For this exercise, copy exactly the lines below from the one with "(633, 348) = (646, 192): white tray -> bread" through the one with "(804, 366) = (142, 493): brown" and leave out the pictures.

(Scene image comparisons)
<<<<

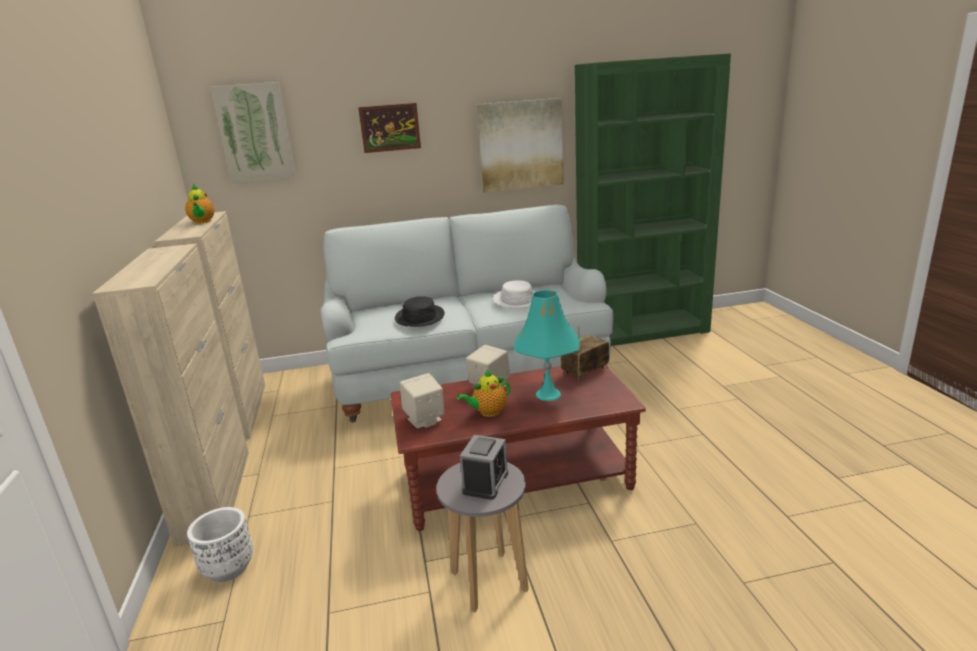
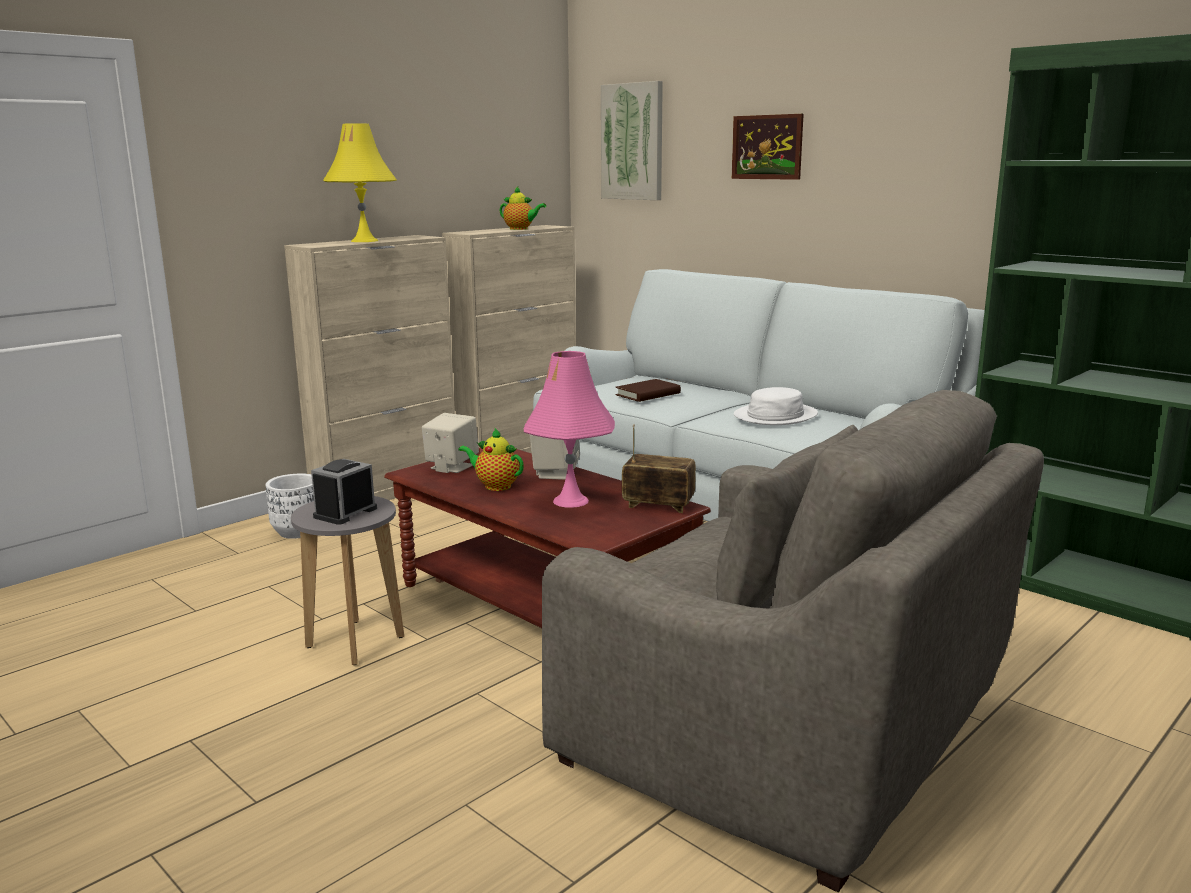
camera: 55 degrees right, 5 degrees down
(151, 265) = (364, 241): none -> yellow table lamp
(202, 222) = (520, 229): teapot -> teapot turned 105 degrees counterclockwise
(419, 317) = (648, 394): black hat -> brown book
(485, 482) = (345, 513): alarm clock -> alarm clock turned 135 degrees clockwise
(521, 145) = (944, 192): picture -> none
(548, 394) = (570, 501): turquoise table lamp -> pink table lamp
(723, 449) = (788, 734): none -> grey armchair

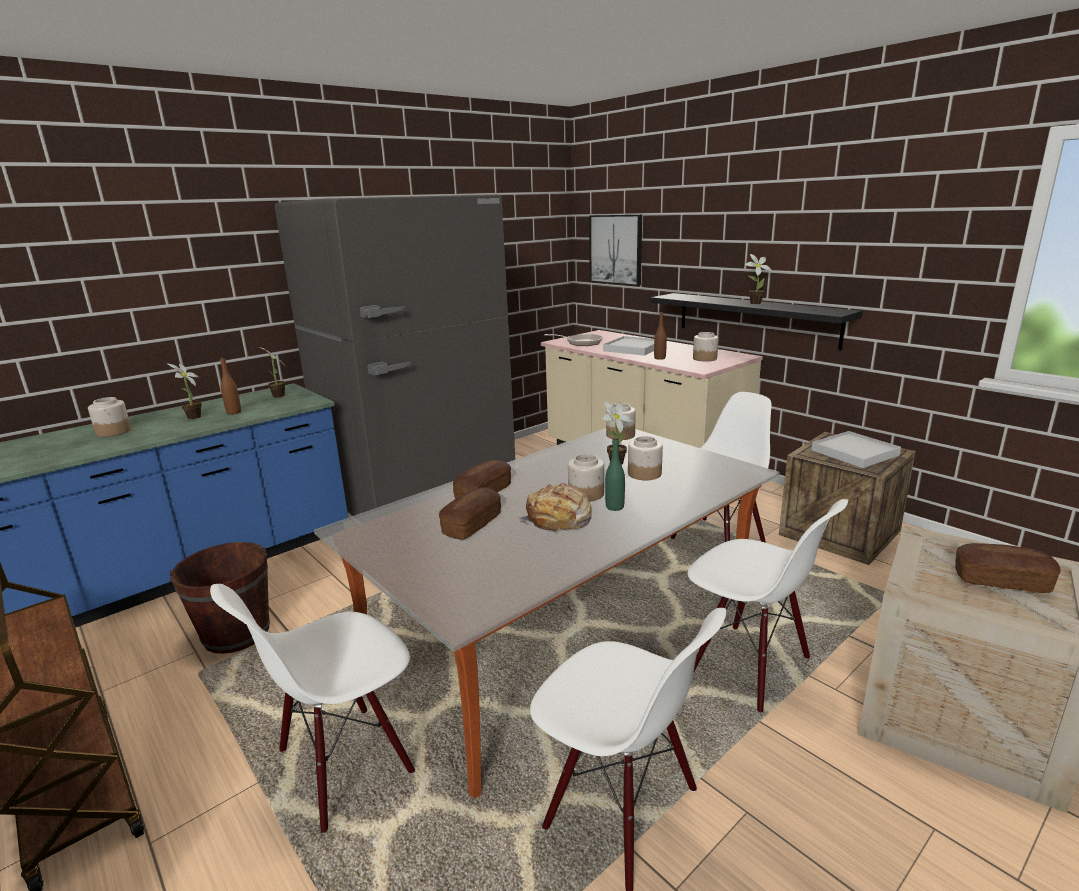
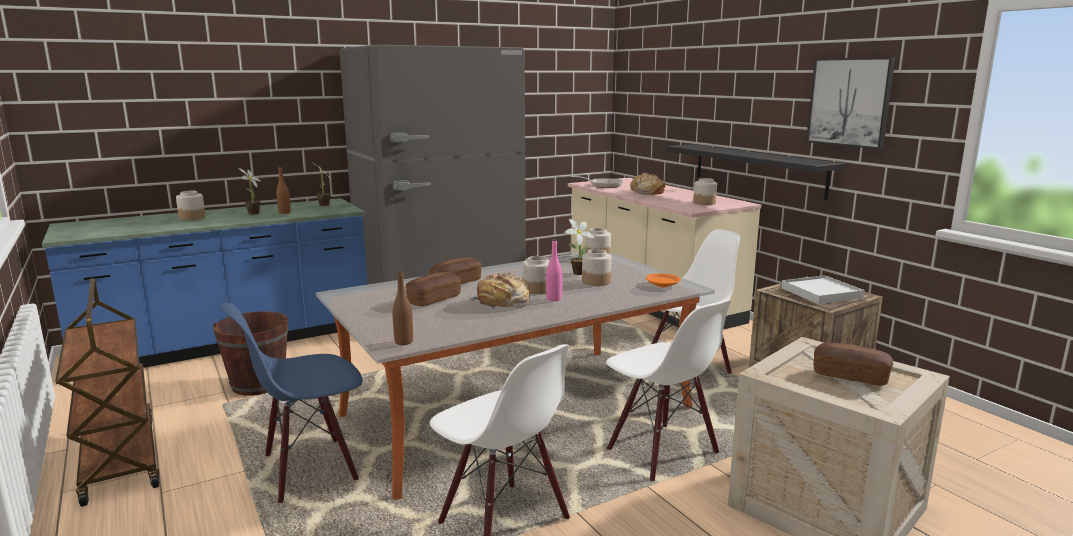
camera: 10 degrees right, 5 degrees down
(345, 764) = (309, 469): white chair -> blue chair
(614, 507) = (554, 299): green bottle -> pink bottle
(616, 249) = (647, 103): picture -> picture (849, 102)
(633, 348) = (646, 192): white tray -> bread
(659, 358) = (663, 200): brown bottle -> brown bottle (403, 342)
(719, 471) = (662, 285): none -> orange plate
(753, 303) = (752, 154): potted plant -> none

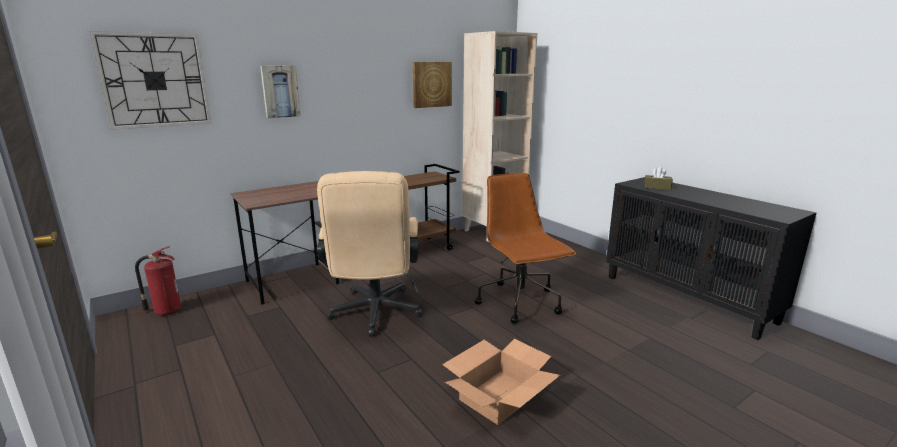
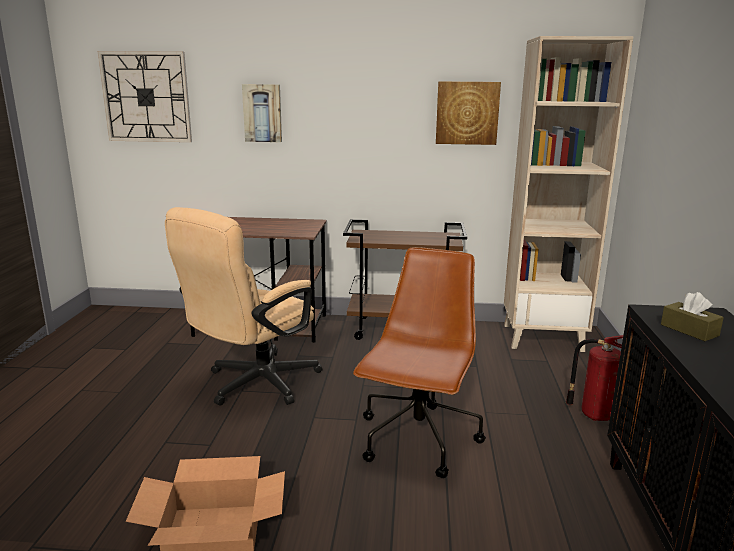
camera: 40 degrees right, 0 degrees up
(166, 311) = (130, 317): fire extinguisher -> fire extinguisher (594, 414)

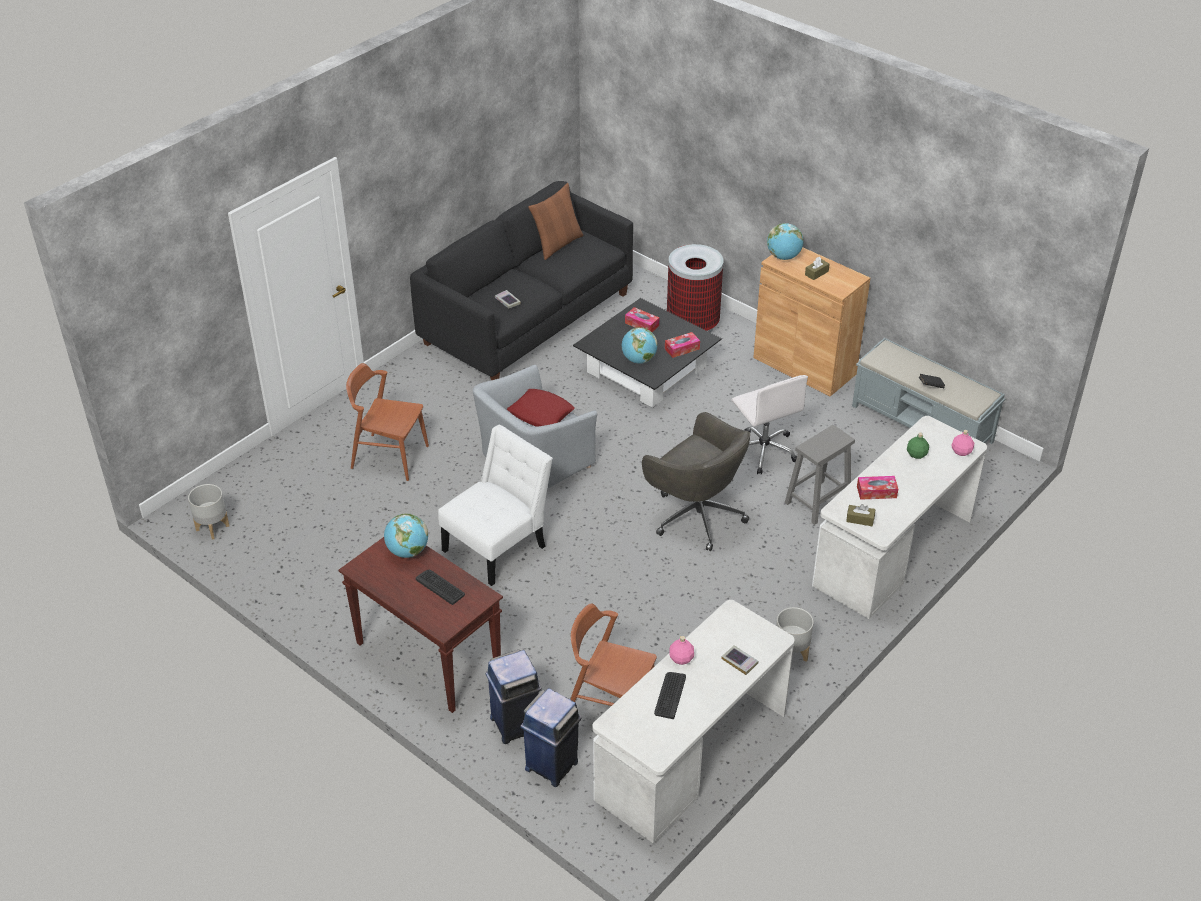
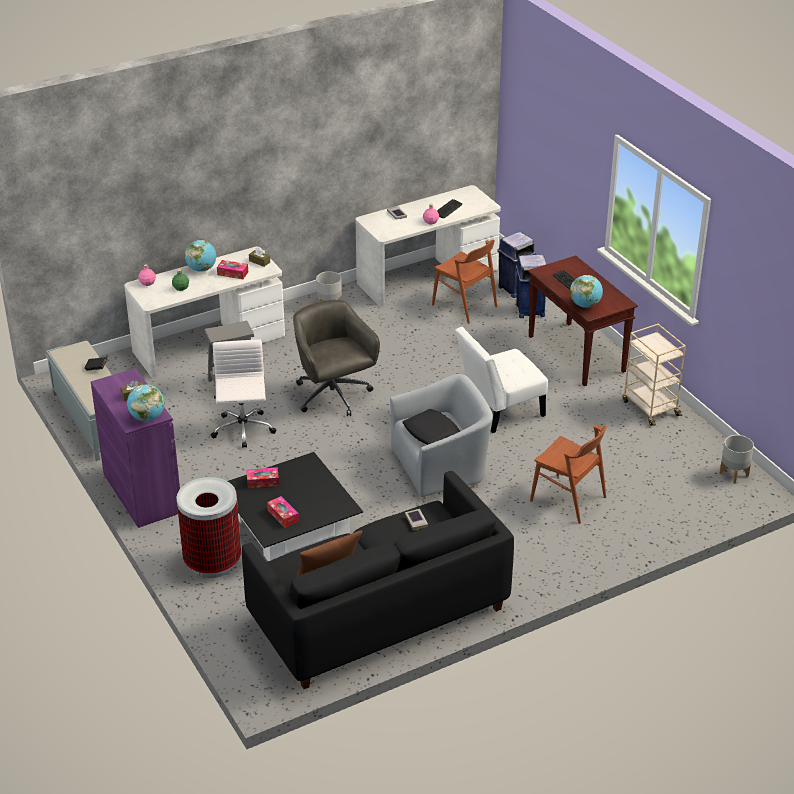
camera: 160 degrees left, 5 degrees down
(317, 595) = (650, 408): none -> beige cart
(541, 413) = (432, 432): red pillow -> black pillow
(639, 360) = (310, 480): globe -> globe (201, 269)
(804, 366) = (142, 493): brown cabinet -> purple cabinet

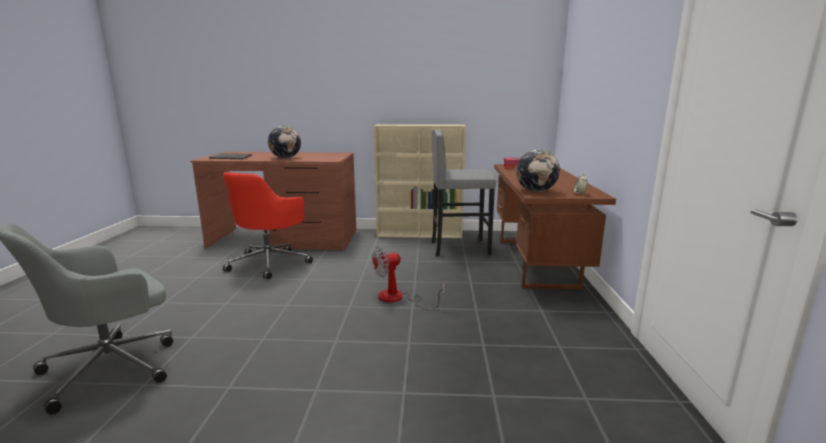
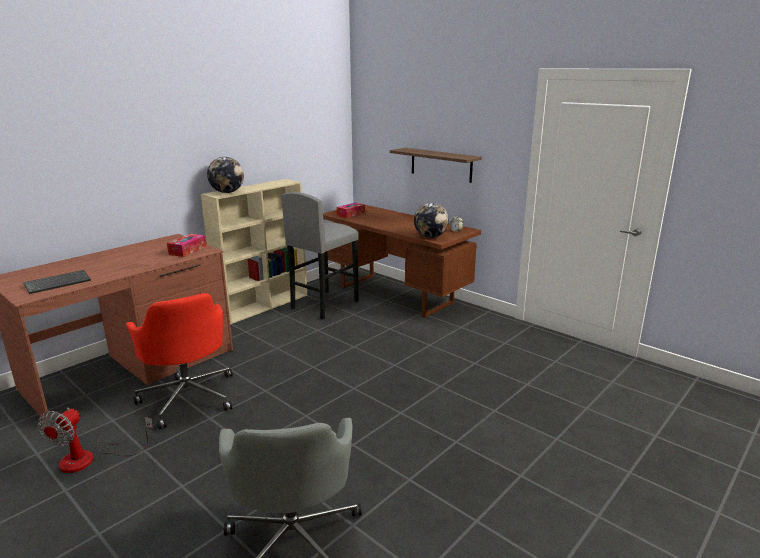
camera: 50 degrees left, 5 degrees up
(285, 158) = (139, 262): globe -> globe (227, 192)
(324, 158) = (187, 250): none -> tissue box
(398, 298) = (372, 364): fan -> fan (90, 459)
(602, 114) = (441, 164): none -> shelf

>>>>

Your response.
(633, 348) = (646, 192): white tray -> bread
(659, 358) = (663, 200): brown bottle -> brown bottle (403, 342)
(719, 471) = (662, 285): none -> orange plate
(753, 303) = (752, 154): potted plant -> none

camera: 40 degrees right, 0 degrees up
(166, 311) = (130, 317): fire extinguisher -> fire extinguisher (594, 414)

camera: 160 degrees left, 5 degrees down
(317, 595) = (650, 408): none -> beige cart
(541, 413) = (432, 432): red pillow -> black pillow
(639, 360) = (310, 480): globe -> globe (201, 269)
(804, 366) = (142, 493): brown cabinet -> purple cabinet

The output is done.